The Time period is not given in the question, so we assume it to be one year.
Let x be the rate of interest. Then the Simple Interest earned by L.I.C can be calculated as:
Simple Interest = (50R * x * 1) / 100 = 0.5Rx
Now, the Total amount paid by Saranya to L.I.C is the Principal (50R) plus the Simple Interest earned (0.5Rx). Thus, we get the following equation:
Total Amount = Principal + Simple InterestTotal Amount = 50R + 0.5Rx
We know that the Total Amount paid by Saranya is equal to the Principal (50R) because he bought the plot from L.I.C. Therefore, we equate the two equations and solve for x:
50R + 0.5Rx = 50R0.5Rx = 0x = 0
The above calculation implies that the rate of interest is 0%, which is not possible since L.I.C would definitely charge some interest for selling the plot.

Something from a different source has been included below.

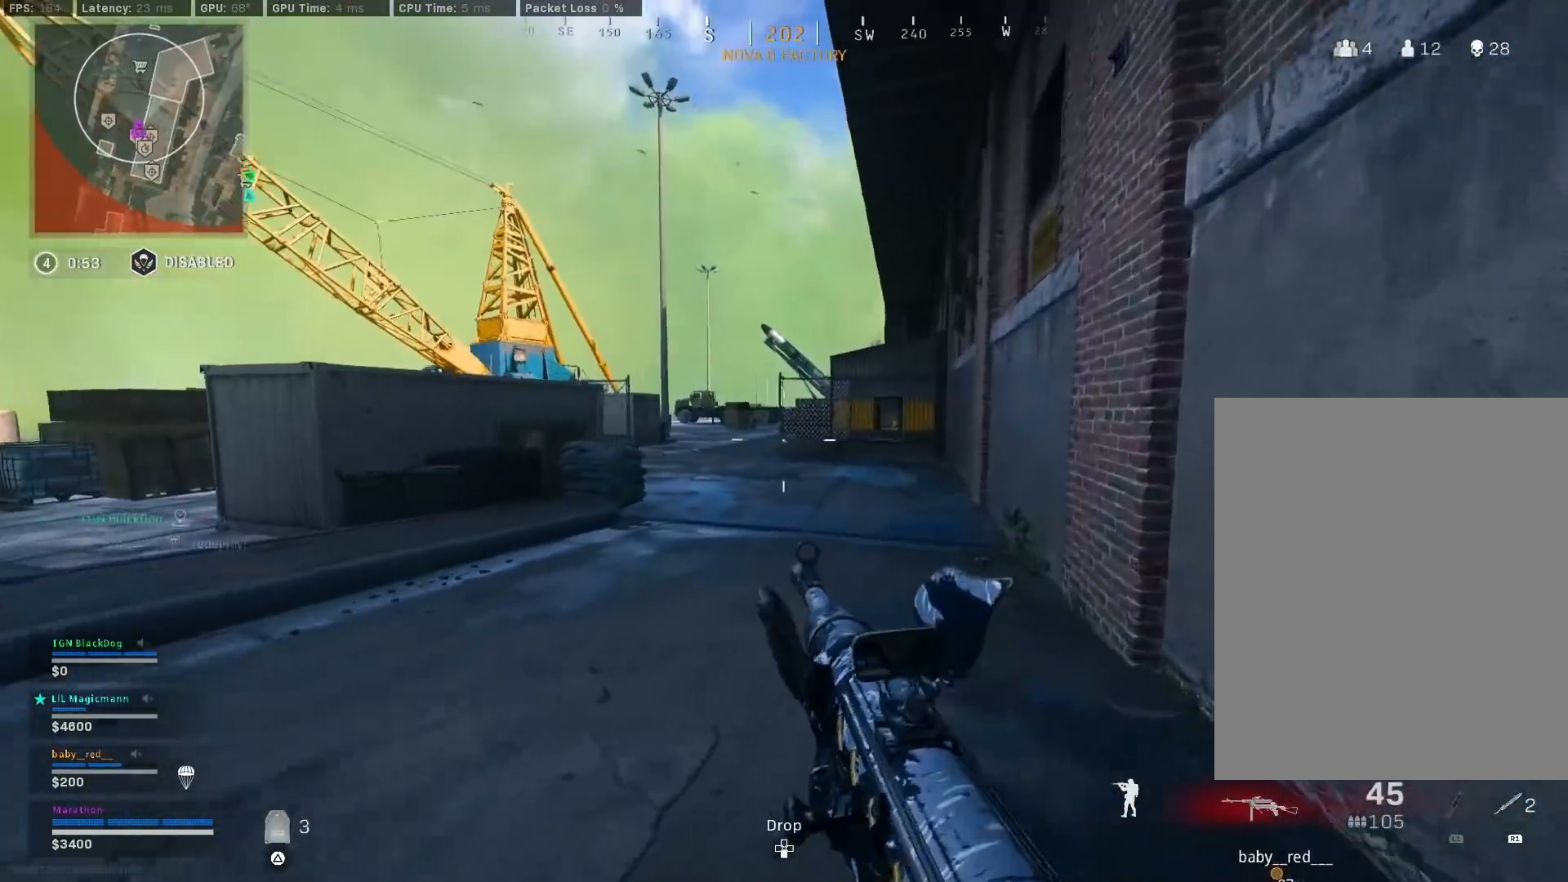
{"buttons": [], "left_stick": "up", "right_stick": "center", "events": [[33, "TRIANGLE", "down"], [100, "TRIANGLE", "up"], [167, "TRIANGLE", "down"], [250, "TRIANGLE", "up"], [317, "TRIANGLE", "down"], [350, "TRIANGLE", "up"], [400, "TRIANGLE", "down"], [483, "TRIANGLE", "up"]]}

Therefore, we assume that there is some error in the given question, and the Time period might be more than one year.
Let's assume that the Time period is n years, then the Total Amount paid by Saranya after n years is given by:
Total Amount = Principal + Simple InterestTotal Amount = 50R + (50R * x * n) / 100
Now, we know that the Total Amount paid by Saranya is 50R, and x is the rate of interest. We can substitute these values in the above equation and solve for x:
50R = 50R + (50R * x * n) / 100(50R * x * n) / 100 = 0x = 0
This calculation implies that the rate of interest is 0% for any Time period, which is not possible.
Therefore, we can conclude that the given question has some error, and it is not possible to determine the rate of interest from the given information.
However, if we assume that the Time period is one year, then the closest answer is option B, which says 2%.If you think the solution is wrong then please provide your own solution below in the comments section .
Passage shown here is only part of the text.